* [About this task]: Transcribe the records that follow, preserving every word.

[Start of Attachment]

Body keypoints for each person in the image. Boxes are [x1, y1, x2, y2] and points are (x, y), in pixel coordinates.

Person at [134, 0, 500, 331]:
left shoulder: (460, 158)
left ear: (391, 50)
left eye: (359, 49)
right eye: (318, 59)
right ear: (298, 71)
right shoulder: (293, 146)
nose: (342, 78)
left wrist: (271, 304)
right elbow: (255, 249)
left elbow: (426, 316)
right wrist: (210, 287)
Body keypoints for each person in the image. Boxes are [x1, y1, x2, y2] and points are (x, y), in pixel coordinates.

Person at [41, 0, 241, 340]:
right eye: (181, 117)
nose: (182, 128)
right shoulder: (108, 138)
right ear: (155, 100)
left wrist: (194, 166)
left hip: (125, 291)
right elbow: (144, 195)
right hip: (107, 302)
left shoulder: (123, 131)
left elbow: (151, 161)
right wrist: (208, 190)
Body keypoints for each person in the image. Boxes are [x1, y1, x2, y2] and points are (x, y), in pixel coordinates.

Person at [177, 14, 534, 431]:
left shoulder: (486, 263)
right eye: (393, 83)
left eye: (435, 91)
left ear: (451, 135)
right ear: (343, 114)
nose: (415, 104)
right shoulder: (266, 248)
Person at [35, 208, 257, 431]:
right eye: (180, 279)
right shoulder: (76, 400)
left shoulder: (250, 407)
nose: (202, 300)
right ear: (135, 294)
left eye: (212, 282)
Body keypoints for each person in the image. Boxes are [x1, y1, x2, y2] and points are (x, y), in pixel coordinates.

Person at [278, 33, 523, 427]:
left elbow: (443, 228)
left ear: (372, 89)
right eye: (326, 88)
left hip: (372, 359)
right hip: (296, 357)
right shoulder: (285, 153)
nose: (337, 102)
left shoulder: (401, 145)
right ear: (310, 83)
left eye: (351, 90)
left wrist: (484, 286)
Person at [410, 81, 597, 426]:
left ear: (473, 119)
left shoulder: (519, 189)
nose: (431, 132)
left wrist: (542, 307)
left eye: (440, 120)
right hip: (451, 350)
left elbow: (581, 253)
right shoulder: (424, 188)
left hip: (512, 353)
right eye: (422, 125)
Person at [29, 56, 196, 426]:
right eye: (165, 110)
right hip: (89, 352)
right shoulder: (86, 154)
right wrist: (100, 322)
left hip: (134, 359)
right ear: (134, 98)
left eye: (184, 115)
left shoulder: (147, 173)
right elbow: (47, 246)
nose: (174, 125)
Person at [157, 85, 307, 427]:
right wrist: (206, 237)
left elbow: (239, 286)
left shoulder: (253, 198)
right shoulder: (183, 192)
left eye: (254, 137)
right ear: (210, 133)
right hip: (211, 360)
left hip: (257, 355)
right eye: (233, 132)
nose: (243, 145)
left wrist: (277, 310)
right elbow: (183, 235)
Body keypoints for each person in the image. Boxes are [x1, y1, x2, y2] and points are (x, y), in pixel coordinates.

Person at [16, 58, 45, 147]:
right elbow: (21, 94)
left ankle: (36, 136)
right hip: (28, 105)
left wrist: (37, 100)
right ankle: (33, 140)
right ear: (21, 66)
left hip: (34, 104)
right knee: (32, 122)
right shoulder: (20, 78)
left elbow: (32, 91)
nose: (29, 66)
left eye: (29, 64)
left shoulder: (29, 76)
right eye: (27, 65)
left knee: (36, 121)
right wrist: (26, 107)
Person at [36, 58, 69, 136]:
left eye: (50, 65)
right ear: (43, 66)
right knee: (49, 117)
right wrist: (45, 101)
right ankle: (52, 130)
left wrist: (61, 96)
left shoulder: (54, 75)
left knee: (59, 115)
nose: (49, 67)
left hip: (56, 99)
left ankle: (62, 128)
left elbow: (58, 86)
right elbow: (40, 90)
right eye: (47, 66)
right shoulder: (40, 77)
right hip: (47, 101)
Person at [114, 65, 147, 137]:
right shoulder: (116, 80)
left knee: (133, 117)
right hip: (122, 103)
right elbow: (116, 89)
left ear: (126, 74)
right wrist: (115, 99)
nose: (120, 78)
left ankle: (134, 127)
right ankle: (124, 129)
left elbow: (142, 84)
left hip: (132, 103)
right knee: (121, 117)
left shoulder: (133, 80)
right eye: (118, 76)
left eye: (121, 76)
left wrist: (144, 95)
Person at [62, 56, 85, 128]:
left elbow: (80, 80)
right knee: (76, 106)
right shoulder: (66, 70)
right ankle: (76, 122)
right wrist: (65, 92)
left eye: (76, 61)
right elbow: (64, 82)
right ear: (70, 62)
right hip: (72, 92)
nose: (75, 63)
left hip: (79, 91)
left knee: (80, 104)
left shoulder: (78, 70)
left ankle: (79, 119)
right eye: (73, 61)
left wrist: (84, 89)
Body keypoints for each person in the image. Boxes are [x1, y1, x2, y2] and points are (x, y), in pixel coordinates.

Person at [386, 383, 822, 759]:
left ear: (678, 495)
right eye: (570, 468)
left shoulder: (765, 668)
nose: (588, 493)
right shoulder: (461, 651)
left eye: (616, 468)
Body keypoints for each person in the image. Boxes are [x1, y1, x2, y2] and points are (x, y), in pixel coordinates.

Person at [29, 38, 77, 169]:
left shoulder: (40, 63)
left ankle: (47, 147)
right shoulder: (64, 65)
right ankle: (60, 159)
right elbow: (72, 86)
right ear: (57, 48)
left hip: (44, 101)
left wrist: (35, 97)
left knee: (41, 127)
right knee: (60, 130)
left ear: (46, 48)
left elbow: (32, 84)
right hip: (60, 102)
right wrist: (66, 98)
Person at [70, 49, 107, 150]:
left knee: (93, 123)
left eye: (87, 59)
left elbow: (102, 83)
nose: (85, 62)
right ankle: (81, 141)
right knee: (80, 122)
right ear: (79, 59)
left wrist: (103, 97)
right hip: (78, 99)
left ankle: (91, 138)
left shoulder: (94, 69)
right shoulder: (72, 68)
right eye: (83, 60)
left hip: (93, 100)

[End of Attachment]

* [Result of this task]:
Body keypoints for each person in the image. Boxes are [x1, y1, x2, y2] and points are (x, y), in pixel coordinates.

Person at [134, 0, 500, 331]:
left shoulder: (460, 158)
left ear: (391, 50)
left eye: (359, 49)
right eye: (318, 59)
right ear: (298, 71)
right shoulder: (293, 146)
nose: (342, 78)
left wrist: (271, 304)
right elbow: (255, 249)
left elbow: (426, 316)
right wrist: (210, 287)
Body keypoints for each person in the image. Boxes are [x1, y1, x2, y2] and points are (x, y), in pixel coordinates.

Person at [41, 0, 241, 340]:
right eye: (181, 117)
nose: (182, 128)
right shoulder: (108, 138)
right ear: (155, 100)
left wrist: (194, 166)
left hip: (125, 291)
right elbow: (144, 195)
right hip: (107, 302)
left shoulder: (123, 131)
left elbow: (151, 161)
right wrist: (208, 190)
Body keypoints for each person in the image. Boxes are [x1, y1, x2, y2] and points are (x, y), in pixel coordinates.

Person at [177, 14, 534, 431]:
left shoulder: (486, 263)
right eye: (393, 83)
left eye: (435, 91)
left ear: (451, 135)
right ear: (343, 114)
nose: (415, 104)
right shoulder: (266, 248)
Person at [35, 208, 257, 431]:
right eye: (180, 279)
right shoulder: (76, 400)
left shoulder: (250, 407)
nose: (202, 300)
right ear: (135, 294)
left eye: (212, 282)
Body keypoints for each person in the image. Boxes are [x1, y1, x2, y2] and points are (x, y), in pixel coordinates.

Person at [278, 33, 523, 427]:
left elbow: (443, 228)
left ear: (372, 89)
right eye: (326, 88)
left hip: (372, 359)
right hip: (296, 357)
right shoulder: (285, 153)
nose: (337, 102)
left shoulder: (401, 145)
right ear: (310, 83)
left eye: (351, 90)
left wrist: (484, 286)
Person at [410, 81, 597, 426]:
left ear: (473, 119)
left shoulder: (519, 189)
nose: (431, 132)
left wrist: (542, 307)
left eye: (440, 120)
right hip: (451, 350)
left elbow: (581, 253)
right shoulder: (424, 188)
left hip: (512, 353)
right eye: (422, 125)
Person at [29, 56, 196, 426]:
right eye: (165, 110)
right hip: (89, 352)
right shoulder: (86, 154)
right wrist: (100, 322)
left hip: (134, 359)
right ear: (134, 98)
left eye: (184, 115)
left shoulder: (147, 173)
right elbow: (47, 246)
nose: (174, 125)
Person at [157, 85, 307, 427]:
right wrist: (206, 237)
left elbow: (239, 286)
left shoulder: (253, 198)
right shoulder: (183, 192)
left eye: (254, 137)
right ear: (210, 133)
right hip: (211, 360)
left hip: (257, 355)
right eye: (233, 132)
nose: (243, 145)
left wrist: (277, 310)
right elbow: (183, 235)
Body keypoints for each person in the image. Boxes are [x1, y1, x2, y2] and points are (x, y), in pixel coordinates.

Person at [16, 58, 45, 147]:
right elbow: (21, 94)
left ankle: (36, 136)
right hip: (28, 105)
left wrist: (37, 100)
right ankle: (33, 140)
right ear: (21, 66)
left hip: (34, 104)
right knee: (32, 122)
right shoulder: (20, 78)
left elbow: (32, 91)
nose: (29, 66)
left eye: (29, 64)
left shoulder: (29, 76)
right eye: (27, 65)
left knee: (36, 121)
right wrist: (26, 107)
Person at [36, 58, 69, 136]:
left eye: (50, 65)
right ear: (43, 66)
right knee: (49, 117)
right wrist: (45, 101)
right ankle: (52, 130)
left wrist: (61, 96)
left shoulder: (54, 75)
left knee: (59, 115)
nose: (49, 67)
left hip: (56, 99)
left ankle: (62, 128)
left elbow: (58, 86)
right elbow: (40, 90)
right eye: (47, 66)
right shoulder: (40, 77)
right hip: (47, 101)
Person at [114, 65, 147, 137]:
right shoulder: (116, 80)
left knee: (133, 117)
right hip: (122, 103)
right elbow: (116, 89)
left ear: (126, 74)
right wrist: (115, 99)
nose: (120, 78)
left ankle: (134, 127)
right ankle: (124, 129)
left elbow: (142, 84)
left hip: (132, 103)
right knee: (121, 117)
left shoulder: (133, 80)
right eye: (118, 76)
left eye: (121, 76)
left wrist: (144, 95)
Person at [62, 56, 85, 128]:
left elbow: (80, 80)
right knee: (76, 106)
right shoulder: (66, 70)
right ankle: (76, 122)
right wrist: (65, 92)
left eye: (76, 61)
right elbow: (64, 82)
right ear: (70, 62)
right hip: (72, 92)
nose: (75, 63)
left hip: (79, 91)
left knee: (80, 104)
left shoulder: (78, 70)
left ankle: (79, 119)
right eye: (73, 61)
left wrist: (84, 89)
Body keypoints for each person in the image. Boxes are [x1, y1, x2, y2] and points are (x, y), in pixel coordinates.

Person at [386, 383, 822, 759]:
left ear: (678, 495)
right eye: (570, 468)
left shoulder: (765, 668)
nose: (588, 493)
right shoulder: (461, 651)
left eye: (616, 468)
Body keypoints for each person in the image. Boxes are [x1, y1, x2, y2] and points are (x, y), in pixel coordinates.

Person at [29, 38, 77, 169]:
left shoulder: (40, 63)
left ankle: (47, 147)
right shoulder: (64, 65)
right ankle: (60, 159)
right elbow: (72, 86)
right ear: (57, 48)
left hip: (44, 101)
left wrist: (35, 97)
left knee: (41, 127)
right knee: (60, 130)
left ear: (46, 48)
left elbow: (32, 84)
right hip: (60, 102)
right wrist: (66, 98)
Person at [70, 49, 107, 150]:
left knee: (93, 123)
left eye: (87, 59)
left elbow: (102, 83)
nose: (85, 62)
right ankle: (81, 141)
right knee: (80, 122)
right ear: (79, 59)
left wrist: (103, 97)
right hip: (78, 99)
left ankle: (91, 138)
left shoulder: (94, 69)
right shoulder: (72, 68)
right eye: (83, 60)
left hip: (93, 100)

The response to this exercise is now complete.